Can a Georgia demand letter dictate how the insurer pays the policy limits?


Within limits, yes. Georgia’s motor-vehicle settlement statute lets a pre-suit demand specify how and by when the policy limits must be paid, and an insurer that wants to accept generally has to satisfy those payment terms. O.C.G.A. § 9-11-67.1 treats the method and timing of payment as part of the material terms the offer may set.

What the offer can specify about payment

A demand on this kind of claim can state the form payment must take and the deadline for delivering it. Common terms address whether the carrier pays by check or electronic transfer, to whom the funds and documents are sent, and the date by which payment must arrive after acceptance. The statute contemplates that the offer will identify a payment date, and it gives the insurer a way to comply without tripping over an unreasonably tight schedule. The point is to make acceptance and performance concrete, so both sides know what a completed settlement looks like.

What a demand cannot do

Setting payment terms is not the same as setting traps. The statute is structured so that an insurer acting in good faith has a genuine opportunity to perform. A demand cannot use hyper-technical payment conditions to defeat an otherwise valid acceptance, and the law has built-in protections, such as recognizing that a carrier may seek clarification of a term without that request counting as a rejection. If a payment instruction is ambiguous, that ambiguity can become the issue if the parties later dispute whether the settlement closed.
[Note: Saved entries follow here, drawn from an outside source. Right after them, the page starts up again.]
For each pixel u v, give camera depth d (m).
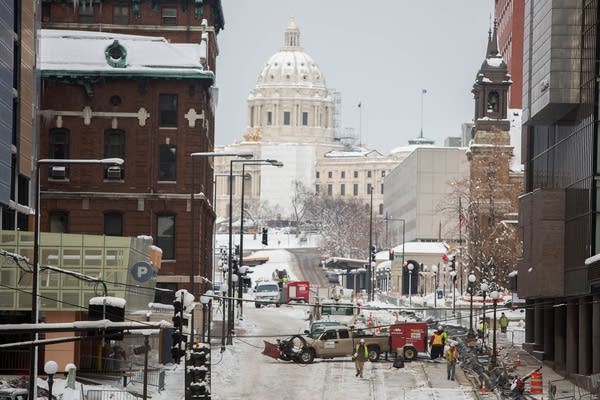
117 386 142.00
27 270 139.38
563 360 180.12
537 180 196.75
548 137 188.88
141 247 171.75
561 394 148.25
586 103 165.88
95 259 158.38
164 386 148.12
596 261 155.25
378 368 179.50
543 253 175.62
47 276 156.00
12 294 155.00
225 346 199.00
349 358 191.12
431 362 185.88
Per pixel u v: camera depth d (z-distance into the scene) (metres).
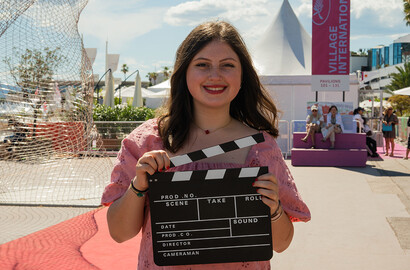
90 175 7.89
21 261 4.45
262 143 1.74
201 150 1.56
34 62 6.91
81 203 7.04
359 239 5.31
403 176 10.24
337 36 13.05
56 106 7.23
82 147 7.72
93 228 5.71
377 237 5.38
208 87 1.68
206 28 1.71
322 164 12.48
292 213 1.75
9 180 7.57
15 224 5.92
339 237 5.41
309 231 5.68
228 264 1.60
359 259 4.62
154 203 1.53
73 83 7.30
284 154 15.00
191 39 1.71
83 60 7.29
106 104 20.22
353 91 17.23
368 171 11.27
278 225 1.64
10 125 7.07
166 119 1.77
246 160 1.69
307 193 8.23
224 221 1.53
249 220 1.53
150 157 1.52
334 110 12.66
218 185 1.53
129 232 1.64
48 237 5.31
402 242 5.16
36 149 7.29
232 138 1.75
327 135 12.60
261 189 1.51
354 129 12.91
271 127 1.93
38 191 7.59
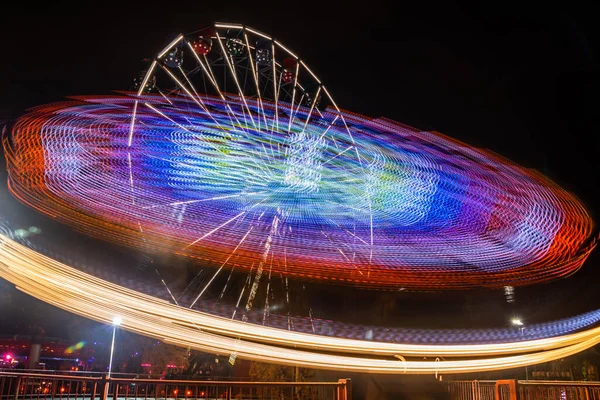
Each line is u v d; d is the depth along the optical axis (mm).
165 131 17047
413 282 13523
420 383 10586
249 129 18000
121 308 7984
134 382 9219
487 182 16797
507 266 14000
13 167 13102
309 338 9719
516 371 26406
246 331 9055
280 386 9586
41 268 7590
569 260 14688
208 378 20359
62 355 26641
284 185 16547
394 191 17203
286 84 21016
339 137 18703
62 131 14914
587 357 26891
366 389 10195
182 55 18500
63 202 12656
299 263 13367
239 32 19609
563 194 16031
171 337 8242
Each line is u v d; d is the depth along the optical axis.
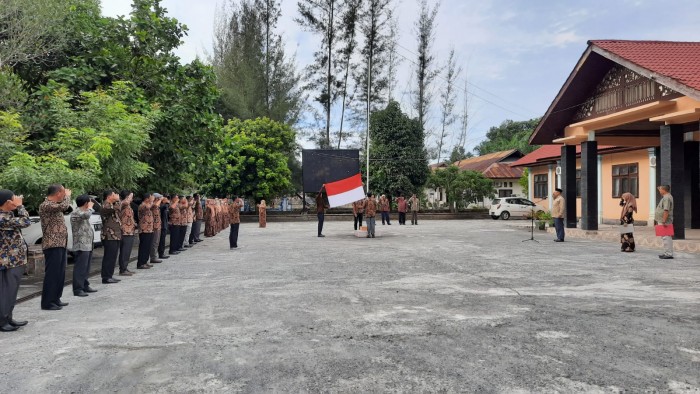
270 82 38.78
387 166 34.75
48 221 6.87
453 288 7.96
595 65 16.31
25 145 10.38
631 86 15.20
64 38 12.45
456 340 5.05
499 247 14.29
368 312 6.33
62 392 3.83
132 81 13.93
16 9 10.63
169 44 16.14
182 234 14.33
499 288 7.91
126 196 10.14
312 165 31.02
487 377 4.01
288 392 3.75
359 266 10.66
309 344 4.97
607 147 23.72
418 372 4.14
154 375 4.16
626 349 4.69
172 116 14.58
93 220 13.60
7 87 10.16
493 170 43.88
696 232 16.64
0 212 5.79
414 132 35.78
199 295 7.65
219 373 4.18
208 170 17.23
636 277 8.83
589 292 7.49
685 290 7.57
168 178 15.71
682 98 12.99
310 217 32.34
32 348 4.99
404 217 27.44
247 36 37.91
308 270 10.16
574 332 5.28
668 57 14.08
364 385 3.87
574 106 18.05
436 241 16.48
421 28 38.34
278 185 31.80
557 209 15.87
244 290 8.01
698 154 18.75
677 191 13.58
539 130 19.14
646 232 17.12
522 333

Key things a payment provision typically covers:

  • The form of payment the claimant will accept.
  • The date by which the limits must be delivered after acceptance.
  • Where and to whom payment and the signed release are sent.

Why this matters to both sides

For the claimant, clear payment terms prevent an insurer from accepting in words but stalling on delivery. For the insurer, a workable timeline and method allow it to capture the settlement and avoid later exposure. Because the entire mechanism exists against the backdrop of a documented offer sent by certified mail or statutory overnight delivery, the written terms control, and informal side understandings rarely help if a fight breaks out.

The bottom line

A Georgia pre-suit demand can direct the manner and timing of payment of the policy limits, and those directions are enforceable as material terms when they are reasonable and clear. What the demand cannot do is weaponize payment mechanics to manufacture a breach, because the statute is designed to give a cooperating insurer a fair path to pay and close the claim.


This article is for general educational and informational purposes only and is not legal advice. It does not create an attorney-client relationship, and Georgia law may change. For advice about a specific situation, consult a licensed Georgia personal injury attorney.